Worum geht–s? Darum, wie sich Menschen gegen anstößige Fotos und
Texte, die sie per Mail erhalten, wehren – wehren dürfen, wehren
sollten. Ariane Friedrich hatte, wie sie auf ihrer Facebook-Seite
schreibt, eine solche Mail erhalten. Die angehängte Datei öffnete sie
nicht, den Text veröffentlichte sie am 16. April bei Facebook – und
nannte zugleich den Namen und den Wohnort des Mannes. Von diesem
Moment an wurde aus der Angelegenheit zwischen ihr, dem Absender und
der Polizei, der sie eine Anzeige ankündigte, eine
Massenangelegenheit. 8534 Facebook-Nutzer signalisierten bis gestern
Abend ihre Zustimmung, indem sie dem Beitrag ein »Gefällt mir« gaben.

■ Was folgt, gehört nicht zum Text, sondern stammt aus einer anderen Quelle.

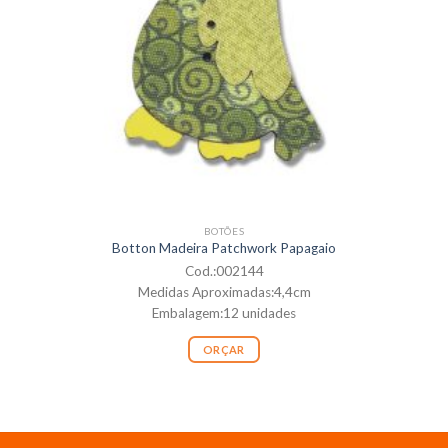
BOTÕES
Botton Madeira Patchwork Papagaio
Cod.:002144
Medidas Aproximadas:4,4cm
Embalagem:12 unidades
ORÇAR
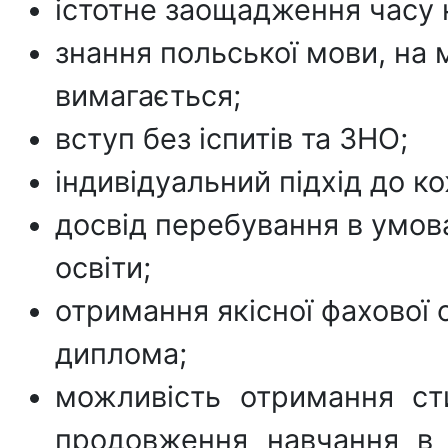
істотне заощадження часу н
знання польської мови, на
вимагається;
вступ без іспитів та ЗНО;
індивідуальний підхід до к
досвід перебування в умов
освіти;
отримання якісної фахової 
диплома;
можливість отримання ст
продовження навчання в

313 teilten ihn. 1885 Kommentare folgten – zustimmende und
ablehnende. Es gebe einfach einen Punkt, an dem Schluss sei, schrieb
Ariane Friedrich fünf Tage später auf ihrer Facebook-Seite. Eine
Anzeige zu stellen, sei natürlich immer der richtige Weg. »Ich bin
allerdings nicht mehr bereit, mich doppelt zum Opfer zu machen und
stets zu schweigen.« Sie wolle Stärke beweisen für alle jene, die »im
Stillen durch Perverse belästigt werden«, sie wolle »mit gutem
Beispiel vorangehen«. Das ist sie leider nicht. Leider, leider nicht.
Denn menschlich ist ihr Verhalten so nachvollziehbar. Dass sie ein
Zeichen setzen, sich wehren will – absolut verständlich. Nur: Der
Weg, den sie über Facebook gewählt hat, war für einen schnellen
Frustabbau sicherlich der richtige, aber der falsche, wenn es darum
geht zu zeigen, wie man sich im Internet benimmt. Ein offener
Kommunikationsraum, wie es das Netz idealerweise sein sollte, lebt
von Menschen, die verantwortungsbewusst mit ihm umgehen. Die also
nicht hetzen, beleidigen, diskriminieren, die keine anrüchigen Texte
und Fotos posten, selbst wenn sie diese erhalten haben. So wie man
von anderen behandelt werden möchte, sollte man sich verhalten. Das
ist ein moralischer Leitsatz fürs Leben, er sollte damit auch für das
Verhalten im Internet gelten. Ariane Friedrich hat das Netz als
Pranger genutzt. Das ist nicht in Ordnung, da Menschen innerhalb von
Minuten so mobilisiert werden können, dass aus dem Anprangern eine
Hetzjagd wird. Wie schnell sich die Masse auf einen Menschen
einschießen kann, hat der Fall der getöteten Lena gezeigt. Allein
deshalb ist es absolut verantwortungslos, Namen und Wohnort eines
Menschen zu nennen, wenn dieser es nicht ausdrücklich erlaubt hat.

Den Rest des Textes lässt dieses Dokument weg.